Tail Length	Time (ns, relative to TL=1)
1,	1.0
2,	1.1209763106021202
4,	1.450454106412358
8,	2.119564980202834
16,	3.3017124757373306
32,	6.015886260665994
64,	11.696052411165708
128,	23.113525354604906
256,	45.930820600690446
512,	91.53868614042064
1024,	182.80684011048763
2048,	365.3415016794289
4096,	730.4373593487122

When I plot these figures, they show exactly what we expect - linear execution time, from the outer loop. I eyeballed it as roughly fitting y=0.176x:

michelf · October 16, 2023, 10:46pm

The actual complexity is O(firstCharacterSize * tailLength). If you only increase one of the two variables then it's indeed linear, but when both are increased together it becomes O(n).

If you were increasing the size of the tail and the size of the combining character together, you'd get a different curve. Here's what I get after such a tweak:

Total String Length (2 * 2^n + 1)	Time (ns, relative to TL=1)
3	1
5	0,11738926279543
9	0,217352741691449
17	0,619554442531434
33	1,83257682475087
65	6,26942140136693
129	22,5517817081442
257	78,8247508738978
513	304,120780508165
1025	1181,0229039495
2049	4621,93697500913
4097	18319,514008452
8193	73046,5274690875
16385	291843,283142902
32769	1166561,86414149

To get these results, I changed the first part of your script to this:

func pathological(_ length: Int) -> String {
	"a" + String(repeating: "\u{302}", count: length) + String(repeating: "x", count: length)
}

var strings = [(Int, String)]()
for n in 0...14 {
    let length = 1 << n
    strings.append((length, pathological(length)))
}

jrose · October 16, 2023, 10:48pm

When you have two variables to change, you should name them separately. You have a loop body that does O(firstCharacter) work and you loop it O(fullLength) times; that's an O(N * M) operation, even when M affects N.

michelf · October 16, 2023, 11:34pm

True. I should have made that clearer. Sorry for the confusion.
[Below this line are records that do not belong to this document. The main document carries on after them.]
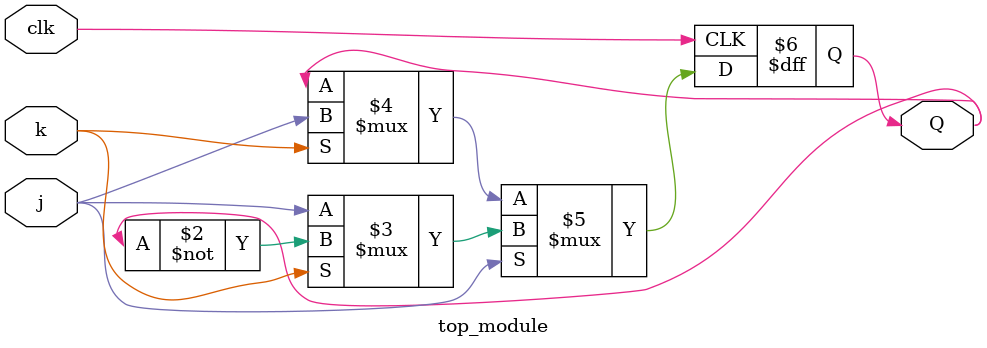
<source format=v>
module top_module (
    input clk,
    input j,
    input k,
    output Q); 

    always @(posedge clk) begin
        Q <= j? (k? ~Q : j) : (k? j : Q);
    end

endmodule
</source>
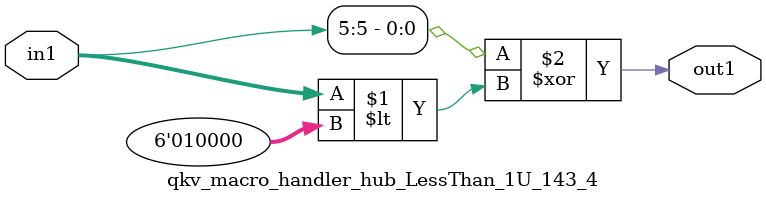
<source format=v>

`timescale 1ps / 1ps


module qkv_macro_handler_hub_LessThan_1U_143_4( in1, out1 );

    input [5:0] in1;
    output out1;

    
    // rtl_process:qkv_macro_handler_hub_LessThan_1U_143_4/qkv_macro_handler_hub_LessThan_1U_143_4_thread_1
    assign out1 = (in1[5] ^ in1 < 6'd16);

endmodule


</source>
tera · October 16, 2023, 11:59pm

With all above in mind, shouldn't placed like these:

    /// - Complexity: O(1)
    public subscript(i: Substring.Index) -> Character { get }
    ...
    /// - Complexity: O(1)
    @discardableResult
    @inlinable public mutating func removeLast() -> Character

be changed to this instead:

    /// - Complexity: O(M), M is the number of unicode points of the resulting character

ellie20 · October 17, 2023, 2:00am

Not sure how useful this is, but I'd like to point out that Unicode describes an algorithm for generating "stream-safe text" that's intended to address a very similar issue that can arise from string normalization. A slightly different algorithm could be used to prevent extended grapheme clusters from becoming arbitrarily large.
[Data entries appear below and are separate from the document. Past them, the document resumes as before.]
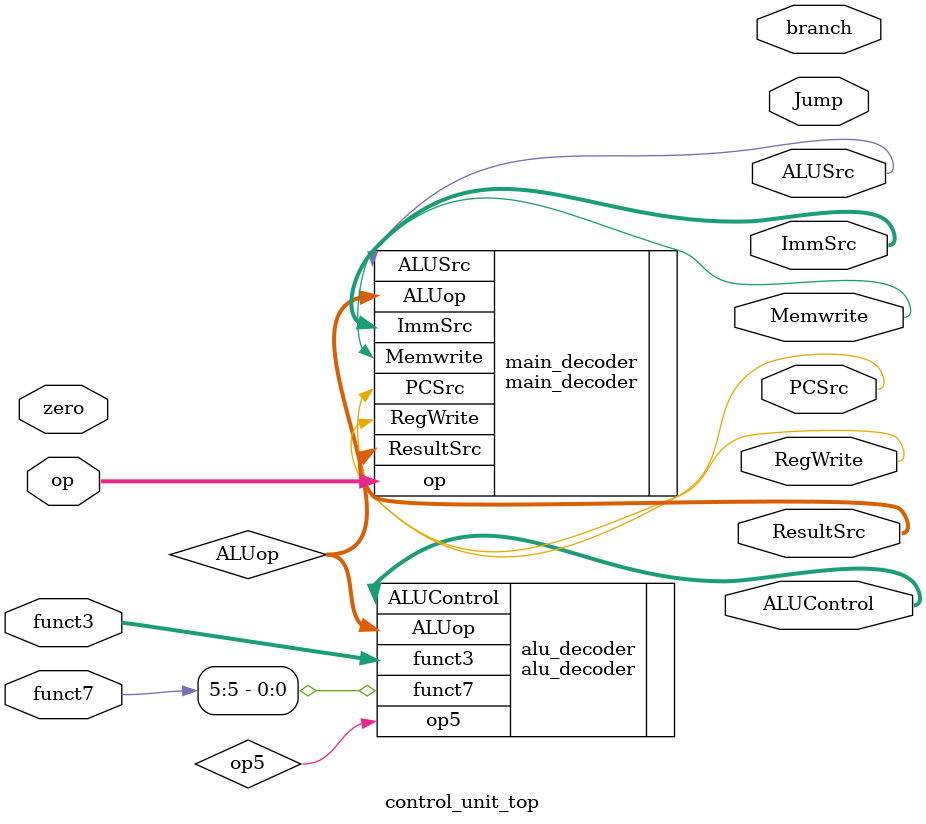
<source format=v>
`include "main_decoder.v"
`include "alu_decoder.v"

module control_unit_top(op,zero,Jump,RegWrite,Memwrite,ResultSrc,ALUSrc,PCSrc,ImmSrc,branch,funct3,funct7,ALUControl);

input [6:0] op,funct7;
input [2:0] funct3 ;
input zero;
output RegWrite,Memwrite,ALUSrc,branch,PCSrc,Jump;
output [1:0] ImmSrc,ResultSrc;
output [2:0] ALUControl;

wire [1:0] ALUop;


    main_decoder main_decoder(
        .op(op),
        .RegWrite(RegWrite),
        .Memwrite(Memwrite),
        .ResultSrc(ResultSrc),
        .ALUSrc(ALUSrc),
        .ImmSrc(ImmSrc),
        .ALUop(ALUop),
        .PCSrc(PCSrc)

    );

 

    alu_decoder alu_decoder(
        .ALUop(ALUop),
        .op5(op5),
        .funct3(funct3),
        .funct7(funct7[5]),
        .ALUControl(ALUControl)

    );



endmodule
</source>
lorentey · October 17, 2023, 3:09am

Extracting a Character out of a String has the same complexity as copying its Unicode scalars to a freshly allocated new String. (A Character is just a String with a guaranteed count of 1.)

This requires visiting each Unicode scalar in the Character.

So accessing a Character within a String value takes time proportional to its length in scalars.

No, this isn't a problem.

michelf:

And so, the following code becomes unexpectedly quadratic O(n^2) when the string starts with one long combining character:
for character in string {
   // checking if character is same as first character
   if character == string[string.startIndex] { print("same!") }
}

No, this is not a quadratic operation. The loop costs O(c*n) time, where n is the number of Unicode scalars in the entire string, and c is the number of scalars in its first character. c is a constant value.

There is nothing to mitigate here.

michelf · October 17, 2023, 3:30am

But I'm purposefully choosing c to be half the scalar length of the string: c = n/2. And so the whole thing becomes O((n/2)*n), same as O(n^2).